# Definite integral with square on bottom

## Homework Statement

$\int_{1/2}^{\sqrt{3}/2}\frac{6}{\sqrt{1-t^2}}dt$

## The Attempt at a Solution

Ok, this is an odd problem I'm working from the book. The book says the answer is $\pi$.

First I tried getting rid of the fraction:

$\frac{6}{\sqrt{1-t^2}}dt$ = $\frac{6}{(1-t^{2})^{1/2}}$ = $6(1-t^{2})^{-1/2}$

I think I may be getting this next step wrong, but next, I did this:

= $6(1^{1/2}-t^{3/2})$ = $6^{1/2}-6t^{3/2}$

Which I integrated to:

$6t^{1/2} - \frac{12}{5}t^{5/2}$

I can't seem to plug in my numbers and get $\pi$ though.

Where did I mess up so far?

Thanks for taking the time to read through my poor attempt at solving this.

I think I may be getting this next step wrong, but next, I did this:

= $6(1^{1/2}-t^{3/2})$ = $6^{1/2}-6t^{3/2}$

This step is wrong.
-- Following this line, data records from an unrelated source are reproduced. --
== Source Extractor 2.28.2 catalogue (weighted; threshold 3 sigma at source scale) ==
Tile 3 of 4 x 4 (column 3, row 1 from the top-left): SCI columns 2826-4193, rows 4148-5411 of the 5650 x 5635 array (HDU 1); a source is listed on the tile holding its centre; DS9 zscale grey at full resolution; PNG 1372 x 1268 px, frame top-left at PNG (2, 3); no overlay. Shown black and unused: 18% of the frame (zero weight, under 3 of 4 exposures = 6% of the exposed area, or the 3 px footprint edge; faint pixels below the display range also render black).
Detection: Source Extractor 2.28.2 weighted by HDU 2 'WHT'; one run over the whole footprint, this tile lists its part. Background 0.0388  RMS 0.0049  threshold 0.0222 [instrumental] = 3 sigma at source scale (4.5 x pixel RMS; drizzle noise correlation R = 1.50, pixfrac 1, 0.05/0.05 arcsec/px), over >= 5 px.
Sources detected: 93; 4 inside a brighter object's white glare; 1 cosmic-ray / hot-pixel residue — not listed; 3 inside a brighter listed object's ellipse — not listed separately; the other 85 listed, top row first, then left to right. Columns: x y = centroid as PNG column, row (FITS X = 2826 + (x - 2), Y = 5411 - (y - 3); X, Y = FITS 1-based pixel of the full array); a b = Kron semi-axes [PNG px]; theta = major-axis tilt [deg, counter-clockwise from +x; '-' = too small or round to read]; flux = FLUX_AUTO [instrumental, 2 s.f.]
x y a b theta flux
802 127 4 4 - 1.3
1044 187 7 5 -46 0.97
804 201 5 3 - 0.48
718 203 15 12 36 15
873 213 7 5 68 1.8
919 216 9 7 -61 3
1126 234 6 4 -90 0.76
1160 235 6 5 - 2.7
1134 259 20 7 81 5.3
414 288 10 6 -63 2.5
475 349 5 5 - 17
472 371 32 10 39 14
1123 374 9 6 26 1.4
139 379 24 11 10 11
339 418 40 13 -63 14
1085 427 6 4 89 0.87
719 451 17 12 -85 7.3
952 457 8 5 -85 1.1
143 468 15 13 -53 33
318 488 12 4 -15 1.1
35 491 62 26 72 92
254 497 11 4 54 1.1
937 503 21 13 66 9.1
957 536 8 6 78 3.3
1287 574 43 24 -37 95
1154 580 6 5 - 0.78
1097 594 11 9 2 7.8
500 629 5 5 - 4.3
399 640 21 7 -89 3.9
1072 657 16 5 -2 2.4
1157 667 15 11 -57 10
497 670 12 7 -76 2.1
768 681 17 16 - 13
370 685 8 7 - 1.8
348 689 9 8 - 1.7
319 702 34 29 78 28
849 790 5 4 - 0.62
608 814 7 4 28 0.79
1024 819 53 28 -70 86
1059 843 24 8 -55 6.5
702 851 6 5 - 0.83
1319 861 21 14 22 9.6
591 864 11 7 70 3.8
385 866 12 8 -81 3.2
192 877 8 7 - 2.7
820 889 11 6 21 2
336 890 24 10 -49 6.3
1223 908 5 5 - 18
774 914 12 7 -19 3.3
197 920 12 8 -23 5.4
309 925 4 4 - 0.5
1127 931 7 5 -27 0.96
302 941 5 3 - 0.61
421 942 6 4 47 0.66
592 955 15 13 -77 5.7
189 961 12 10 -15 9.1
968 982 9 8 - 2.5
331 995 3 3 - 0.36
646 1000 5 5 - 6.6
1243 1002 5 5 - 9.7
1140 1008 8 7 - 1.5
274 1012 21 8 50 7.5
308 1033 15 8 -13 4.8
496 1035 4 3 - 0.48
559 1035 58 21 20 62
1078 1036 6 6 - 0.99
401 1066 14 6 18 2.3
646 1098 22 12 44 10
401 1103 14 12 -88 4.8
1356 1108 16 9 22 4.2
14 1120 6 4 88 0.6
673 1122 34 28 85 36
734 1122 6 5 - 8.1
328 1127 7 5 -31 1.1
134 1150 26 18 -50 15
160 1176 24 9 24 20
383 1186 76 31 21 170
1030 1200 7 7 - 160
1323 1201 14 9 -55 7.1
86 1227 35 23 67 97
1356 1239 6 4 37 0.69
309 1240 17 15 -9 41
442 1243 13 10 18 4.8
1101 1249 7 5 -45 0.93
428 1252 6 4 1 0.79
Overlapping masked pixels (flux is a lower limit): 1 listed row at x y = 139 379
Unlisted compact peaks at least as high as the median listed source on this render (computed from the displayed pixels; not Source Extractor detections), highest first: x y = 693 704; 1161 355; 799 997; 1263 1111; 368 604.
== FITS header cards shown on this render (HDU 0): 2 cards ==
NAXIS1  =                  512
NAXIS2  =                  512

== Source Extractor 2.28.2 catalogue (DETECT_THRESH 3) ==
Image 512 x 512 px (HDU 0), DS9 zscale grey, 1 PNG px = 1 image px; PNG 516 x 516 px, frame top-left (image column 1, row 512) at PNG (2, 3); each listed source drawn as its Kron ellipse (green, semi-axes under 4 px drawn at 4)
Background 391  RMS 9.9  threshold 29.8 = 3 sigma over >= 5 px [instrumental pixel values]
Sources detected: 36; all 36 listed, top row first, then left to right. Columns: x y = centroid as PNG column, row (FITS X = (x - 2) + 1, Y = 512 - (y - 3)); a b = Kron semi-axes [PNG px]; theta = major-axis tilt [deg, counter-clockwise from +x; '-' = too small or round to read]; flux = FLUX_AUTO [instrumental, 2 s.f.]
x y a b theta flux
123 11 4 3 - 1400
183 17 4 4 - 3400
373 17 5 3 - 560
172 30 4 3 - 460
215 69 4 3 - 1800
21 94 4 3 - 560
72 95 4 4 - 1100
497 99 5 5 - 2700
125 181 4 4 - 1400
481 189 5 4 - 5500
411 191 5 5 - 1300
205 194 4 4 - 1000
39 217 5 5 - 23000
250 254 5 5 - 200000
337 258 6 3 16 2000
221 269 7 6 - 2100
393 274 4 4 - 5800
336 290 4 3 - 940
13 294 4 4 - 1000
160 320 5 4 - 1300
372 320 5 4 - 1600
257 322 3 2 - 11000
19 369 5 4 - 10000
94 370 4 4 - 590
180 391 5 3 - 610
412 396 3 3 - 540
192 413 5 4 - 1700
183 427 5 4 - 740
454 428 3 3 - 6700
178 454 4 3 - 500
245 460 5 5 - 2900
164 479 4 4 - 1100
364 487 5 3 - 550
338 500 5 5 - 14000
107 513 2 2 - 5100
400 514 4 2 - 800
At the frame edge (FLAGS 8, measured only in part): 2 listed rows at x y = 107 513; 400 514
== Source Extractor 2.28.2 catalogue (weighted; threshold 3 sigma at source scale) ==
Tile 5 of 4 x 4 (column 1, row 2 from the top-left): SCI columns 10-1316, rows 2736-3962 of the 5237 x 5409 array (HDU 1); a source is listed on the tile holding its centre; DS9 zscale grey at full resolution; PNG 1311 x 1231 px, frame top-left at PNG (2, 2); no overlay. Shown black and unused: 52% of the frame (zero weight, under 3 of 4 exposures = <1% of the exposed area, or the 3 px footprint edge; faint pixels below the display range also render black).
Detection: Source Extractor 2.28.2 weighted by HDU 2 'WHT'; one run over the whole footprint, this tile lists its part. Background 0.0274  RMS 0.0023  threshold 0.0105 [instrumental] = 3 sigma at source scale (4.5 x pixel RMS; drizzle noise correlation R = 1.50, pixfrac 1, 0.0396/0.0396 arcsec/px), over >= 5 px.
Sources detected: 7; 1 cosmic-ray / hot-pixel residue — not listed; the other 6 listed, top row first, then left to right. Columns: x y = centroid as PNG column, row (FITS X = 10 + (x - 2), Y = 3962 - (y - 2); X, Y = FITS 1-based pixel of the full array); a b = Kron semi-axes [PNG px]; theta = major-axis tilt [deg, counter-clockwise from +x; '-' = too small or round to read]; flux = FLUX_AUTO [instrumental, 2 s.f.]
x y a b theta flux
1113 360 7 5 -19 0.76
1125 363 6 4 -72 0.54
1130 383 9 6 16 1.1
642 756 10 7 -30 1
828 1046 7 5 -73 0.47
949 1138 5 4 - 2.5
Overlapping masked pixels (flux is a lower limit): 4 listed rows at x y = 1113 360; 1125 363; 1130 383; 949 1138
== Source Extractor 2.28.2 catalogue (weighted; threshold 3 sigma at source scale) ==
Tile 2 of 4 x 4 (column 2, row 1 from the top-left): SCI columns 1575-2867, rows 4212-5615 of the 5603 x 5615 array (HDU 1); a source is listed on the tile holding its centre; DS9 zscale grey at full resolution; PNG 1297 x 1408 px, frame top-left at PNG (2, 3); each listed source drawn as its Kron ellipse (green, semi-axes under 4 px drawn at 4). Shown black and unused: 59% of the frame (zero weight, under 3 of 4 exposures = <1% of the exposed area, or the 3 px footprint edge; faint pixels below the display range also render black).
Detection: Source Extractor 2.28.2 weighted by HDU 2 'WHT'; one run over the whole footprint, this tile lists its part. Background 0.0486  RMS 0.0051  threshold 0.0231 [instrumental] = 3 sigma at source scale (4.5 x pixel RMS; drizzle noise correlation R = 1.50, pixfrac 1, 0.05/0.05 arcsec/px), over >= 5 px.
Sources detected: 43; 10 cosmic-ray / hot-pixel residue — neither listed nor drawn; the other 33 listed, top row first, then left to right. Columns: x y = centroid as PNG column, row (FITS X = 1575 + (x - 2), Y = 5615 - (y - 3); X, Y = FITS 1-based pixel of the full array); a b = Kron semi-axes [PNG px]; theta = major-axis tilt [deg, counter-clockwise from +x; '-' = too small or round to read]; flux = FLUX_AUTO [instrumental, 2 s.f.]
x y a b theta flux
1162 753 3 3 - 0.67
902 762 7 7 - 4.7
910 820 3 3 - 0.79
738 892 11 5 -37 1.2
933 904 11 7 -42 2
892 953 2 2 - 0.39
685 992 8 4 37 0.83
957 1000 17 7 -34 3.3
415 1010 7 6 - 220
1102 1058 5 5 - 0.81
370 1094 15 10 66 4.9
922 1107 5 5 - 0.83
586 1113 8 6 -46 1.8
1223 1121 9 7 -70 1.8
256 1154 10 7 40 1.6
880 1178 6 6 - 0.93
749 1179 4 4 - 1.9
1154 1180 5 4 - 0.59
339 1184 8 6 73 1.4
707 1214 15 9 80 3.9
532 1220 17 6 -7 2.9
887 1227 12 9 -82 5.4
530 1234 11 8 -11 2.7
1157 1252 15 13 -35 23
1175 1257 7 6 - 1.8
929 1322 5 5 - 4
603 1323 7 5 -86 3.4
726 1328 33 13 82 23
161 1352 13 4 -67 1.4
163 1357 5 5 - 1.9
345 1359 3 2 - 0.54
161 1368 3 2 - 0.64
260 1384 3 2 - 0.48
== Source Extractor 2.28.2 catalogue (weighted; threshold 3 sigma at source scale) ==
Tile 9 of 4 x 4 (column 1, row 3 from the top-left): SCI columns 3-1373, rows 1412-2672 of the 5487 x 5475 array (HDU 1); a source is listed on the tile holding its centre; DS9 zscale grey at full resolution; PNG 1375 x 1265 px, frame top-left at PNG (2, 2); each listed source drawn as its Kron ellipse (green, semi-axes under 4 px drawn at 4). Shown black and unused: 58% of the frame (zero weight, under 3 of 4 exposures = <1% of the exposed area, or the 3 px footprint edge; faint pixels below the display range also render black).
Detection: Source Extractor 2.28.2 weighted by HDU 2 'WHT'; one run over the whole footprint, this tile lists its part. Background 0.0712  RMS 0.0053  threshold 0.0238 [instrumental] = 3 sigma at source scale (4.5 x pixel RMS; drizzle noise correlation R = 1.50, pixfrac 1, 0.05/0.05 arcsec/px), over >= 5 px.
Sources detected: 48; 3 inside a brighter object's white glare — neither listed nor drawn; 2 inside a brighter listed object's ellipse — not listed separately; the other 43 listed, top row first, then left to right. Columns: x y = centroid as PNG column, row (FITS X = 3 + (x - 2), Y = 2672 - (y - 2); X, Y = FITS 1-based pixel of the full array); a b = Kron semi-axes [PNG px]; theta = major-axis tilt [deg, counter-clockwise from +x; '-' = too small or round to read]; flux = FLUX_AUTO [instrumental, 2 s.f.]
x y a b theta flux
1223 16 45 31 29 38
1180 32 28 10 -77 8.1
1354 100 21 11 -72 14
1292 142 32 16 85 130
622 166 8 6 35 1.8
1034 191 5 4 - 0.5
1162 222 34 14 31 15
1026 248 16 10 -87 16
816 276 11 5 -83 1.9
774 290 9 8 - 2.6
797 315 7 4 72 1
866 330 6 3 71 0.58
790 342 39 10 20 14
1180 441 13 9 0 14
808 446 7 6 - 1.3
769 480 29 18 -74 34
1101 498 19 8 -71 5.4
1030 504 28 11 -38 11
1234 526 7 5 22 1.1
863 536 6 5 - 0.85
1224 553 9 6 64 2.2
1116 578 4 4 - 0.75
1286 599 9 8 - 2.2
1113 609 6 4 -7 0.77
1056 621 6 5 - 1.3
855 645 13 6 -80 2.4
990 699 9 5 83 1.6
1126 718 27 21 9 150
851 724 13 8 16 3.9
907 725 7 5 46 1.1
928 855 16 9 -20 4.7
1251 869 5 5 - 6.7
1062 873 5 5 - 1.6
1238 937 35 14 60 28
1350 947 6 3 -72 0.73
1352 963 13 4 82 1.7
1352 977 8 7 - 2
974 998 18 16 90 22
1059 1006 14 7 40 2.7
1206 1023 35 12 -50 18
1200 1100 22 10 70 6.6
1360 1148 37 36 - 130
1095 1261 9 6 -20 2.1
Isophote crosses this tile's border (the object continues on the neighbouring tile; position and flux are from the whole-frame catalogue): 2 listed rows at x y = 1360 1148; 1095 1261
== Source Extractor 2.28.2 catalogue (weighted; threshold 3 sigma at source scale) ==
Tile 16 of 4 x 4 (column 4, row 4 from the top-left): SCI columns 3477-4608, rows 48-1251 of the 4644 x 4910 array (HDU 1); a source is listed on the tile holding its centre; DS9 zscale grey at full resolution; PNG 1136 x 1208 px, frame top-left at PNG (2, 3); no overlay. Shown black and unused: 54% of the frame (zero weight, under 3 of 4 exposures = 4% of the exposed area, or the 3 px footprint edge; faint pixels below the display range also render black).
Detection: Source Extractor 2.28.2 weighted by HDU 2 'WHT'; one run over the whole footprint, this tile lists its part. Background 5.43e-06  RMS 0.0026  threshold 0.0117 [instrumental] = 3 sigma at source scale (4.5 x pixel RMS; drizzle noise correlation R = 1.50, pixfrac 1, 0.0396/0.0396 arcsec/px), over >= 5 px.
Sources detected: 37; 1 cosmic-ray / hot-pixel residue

I can't even see what you did there. Basically, you cannot get rid of the square root by splitting it over a sum, something like that is not allowed.

Try to do a trigonometric substitution. A subsitution like t=sin(u)

$6(1-t^{2})^{-1/2}$

I tried to take the -1/2 exponent and add it to the 1-t^2 which gave me this:

= $6(1^{1/2}-t^{3/2})$ = $6^{1/2}-6t^{3/2}$

I figured I was doing it wrong, but my problem is that I'm not quite sure how to integrate $6(1-t^{2})^{-1/2}$

I'm not really sure how to change it into another form either.

This step is wrong. I can't even see what you did there. Basically, you cannot get rid of the square root by splitting it over a sum, something like that is not allowed.

Try to do a trigonometric substitution. A subsitution like t=sin(u)

I'm not sure I understand how substituting in sin would help.

I'm not sure I understand how substituting in sin would help.

It would get rid of the square root...

What happens if you substitute in sin(u)??

factor out the 6, then the integral become arcsin(t)

I don't think we have covered anything on arcsin yet. I'm only in Calculus 2. If I should know that at this level, I guess one of my teachers let me down.

Well I had AP Calculus last year and we covered that, but I'm in Calculus 2 this year and we haven't gotten that far yet in class but it'll come up later. Same thing with trig substitutions as someone previously stated.

SammyS
Staff Emeritus
Homework Helper
Gold Member

Do as micromass suggested. Let t=sin(u) , then dt = cos(u) du .

Yes, that's equivalent to letting u = arcsin(t), but you won't need that fact until plugging-in the limits of integration, and at that point it should pose no problem.

BTW, 1 - sin2(θ) = cos2(θ) .

Nope. We haven't had substitutions yet either. It looks like that is the next chapter we will cover if we stick to the order of the book.

Nope. We haven't had substitutions yet either. It looks like that is the next chapter we will cover if we stick to the order of the book.

OK, so you can't use substitution??

Well, do you have a list of standard integrals, then??

After looking through the book, I found a table of integrals that has the inverse sin function. I don't seem to have the inverse ones in my notes. I don't know how I missed that. I got it figured out now. Thanks for the help.